• [What needs to be done] Collect every line of the records below that contains the string "navbar", copying each such line unchanged.

Rendered images and their source text
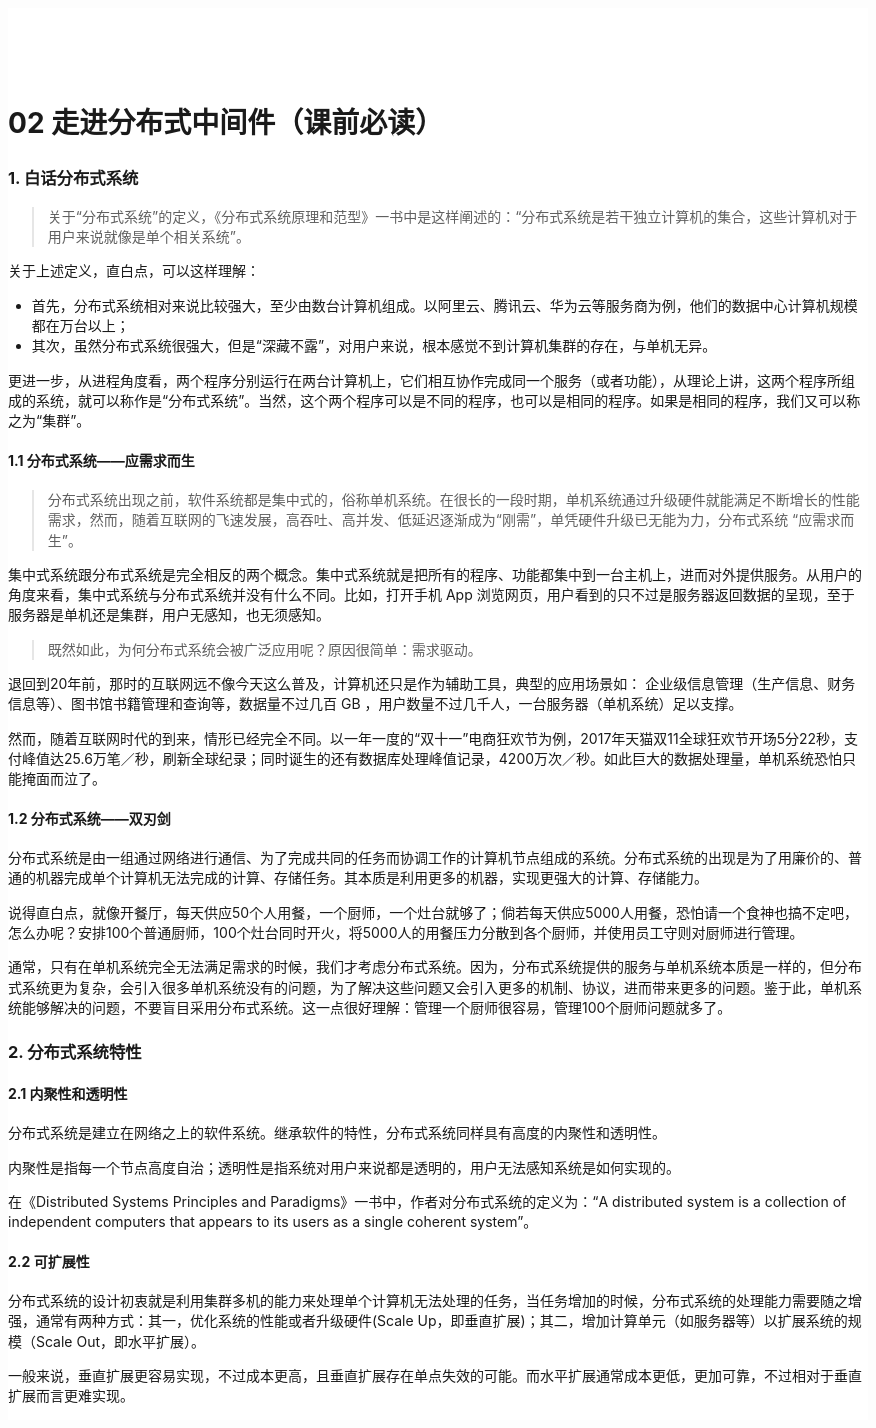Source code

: </div>
<div class="off-canvas-content">
<div class="columns">
<div class="column col-12 col-lg-12">
<div class="book-navbar">
<header class="navbar">
<section class="navbar-section">
<a onclick="open_sidebar()">
<i class="icon icon-menu"></i>
</a>
</section>
</header>
</div>
<div class="book-content" style="max-width: 960px; margin: 0 auto;
    overflow-x: auto;
    overflow-y: hidden;">
<div class="book-post">

<p align="center" id="tip"></p>
<h1 class="title" data-id="02 走进分布式中间件（课前必读）" id="title">02 走进分布式中间件（课前必读）</h1>
<div><h3 id="1-白话分布式系统">1. 白话分布式系统</h3>
<blockquote>
<p>关于“分布式系统”的定义，《分布式系统原理和范型》一书中是这样阐述的：“分布式系统是若干独立计算机的集合，这些计算机对于用户来说就像是单个相关系统”。</p>
</blockquote>
<p>关于上述定义，直白点，可以这样理解：</p>
<ul>
<li>首先，分布式系统相对来说比较强大，至少由数台计算机组成。以阿里云、腾讯云、华为云等服务商为例，他们的数据中心计算机规模都在万台以上；</li>
<li>其次，虽然分布式系统很强大，但是“深藏不露”，对用户来说，根本感觉不到计算机集群的存在，与单机无异。</li>
</ul>
<p>更进一步，从进程角度看，两个程序分别运行在两台计算机上，它们相互协作完成同一个服务（或者功能），从理论上讲，这两个程序所组成的系统，就可以称作是“分布式系统”。当然，这个两个程序可以是不同的程序，也可以是相同的程序。如果是相同的程序，我们又可以称之为“集群”。</p>
<h4 id="1-1-分布式系统-应需求而生">1.1 分布式系统——应需求而生</h4>
<blockquote>
<p>分布式系统出现之前，软件系统都是集中式的，俗称单机系统。在很长的一段时期，单机系统通过升级硬件就能满足不断增长的性能需求，然而，随着互联网的飞速发展，高吞吐、高并发、低延迟逐渐成为“刚需”，单凭硬件升级已无能为力，分布式系统 “应需求而生”。</p>
</blockquote>
<p>集中式系统跟分布式系统是完全相反的两个概念。集中式系统就是把所有的程序、功能都集中到一台主机上，进而对外提供服务。从用户的角度来看，集中式系统与分布式系统并没有什么不同。比如，打开手机 App 浏览网页，用户看到的只不过是服务器返回数据的呈现，至于服务器是单机还是集群，用户无感知，也无须感知。</p>
<blockquote>
<p>既然如此，为何分布式系统会被广泛应用呢？原因很简单：需求驱动。</p>
</blockquote>
<p>退回到20年前，那时的互联网远不像今天这么普及，计算机还只是作为辅助工具，典型的应用场景如： 企业级信息管理（生产信息、财务信息等）、图书馆书籍管理和查询等，数据量不过几百 GB ，用户数量不过几千人，一台服务器（单机系统）足以支撑。</p>
<p>然而，随着互联网时代的到来，情形已经完全不同。以一年一度的“双十一”电商狂欢节为例，2017年天猫双11全球狂欢节开场5分22秒，支付峰值达25.6万笔／秒，刷新全球纪录；同时诞生的还有数据库处理峰值记录，4200万次／秒。如此巨大的数据处理量，单机系统恐怕只能掩面而泣了。</p>
<h4 id="1-2-分布式系统-双刃剑">1.2 分布式系统——双刃剑</h4>
<p>分布式系统是由一组通过网络进行通信、为了完成共同的任务而协调工作的计算机节点组成的系统。分布式系统的出现是为了用廉价的、普通的机器完成单个计算机无法完成的计算、存储任务。其本质是利用更多的机器，实现更强大的计算、存储能力。</p>
<p>说得直白点，就像开餐厅，每天供应50个人用餐，一个厨师，一个灶台就够了；倘若每天供应5000人用餐，恐怕请一个食神也搞不定吧，怎么办呢？安排100个普通厨师，100个灶台同时开火，将5000人的用餐压力分散到各个厨师，并使用员工守则对厨师进行管理。</p>
<p>通常，只有在单机系统完全无法满足需求的时候，我们才考虑分布式系统。因为，分布式系统提供的服务与单机系统本质是一样的，但分布式系统更为复杂，会引入很多单机系统没有的问题，为了解决这些问题又会引入更多的机制、协议，进而带来更多的问题。鉴于此，单机系统能够解决的问题，不要盲目采用分布式系统。这一点很好理解：管理一个厨师很容易，管理100个厨师问题就多了。</p>
<h3 id="2-分布式系统特性">2. 分布式系统特性</h3>
<h4 id="2-1-内聚性和透明性">2.1 内聚性和透明性</h4>
<p>分布式系统是建立在网络之上的软件系统。继承软件的特性，分布式系统同样具有高度的内聚性和透明性。</p>
<p>内聚性是指每一个节点高度自治；透明性是指系统对用户来说都是透明的，用户无法感知系统是如何实现的。</p>
<p>在《Distributed Systems Principles and Paradigms》一书中，作者对分布式系统的定义为：“A distributed system is a collection of independent computers that appears to its users as a single coherent system”。</p>
<h4 id="2-2-可扩展性">2.2 可扩展性</h4>
<p>分布式系统的设计初衷就是利用集群多机的能力来处理单个计算机无法处理的任务，当任务增加的时候，分布式系统的处理能力需要随之增强，通常有两种方式：其一，优化系统的性能或者升级硬件(Scale Up，即垂直扩展)；其二，增加计算单元（如服务器等）以扩展系统的规模（Scale Out，即水平扩展）。</p>
<p>一般来说，垂直扩展更容易实现，不过成本更高，且垂直扩展存在单点失效的可能。而水平扩展通常成本更低，更加可靠，不过相对于垂直扩展而言更难实现。</p>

• [Task output]
<div class="book-navbar">
<header class="navbar">
<section class="navbar-section">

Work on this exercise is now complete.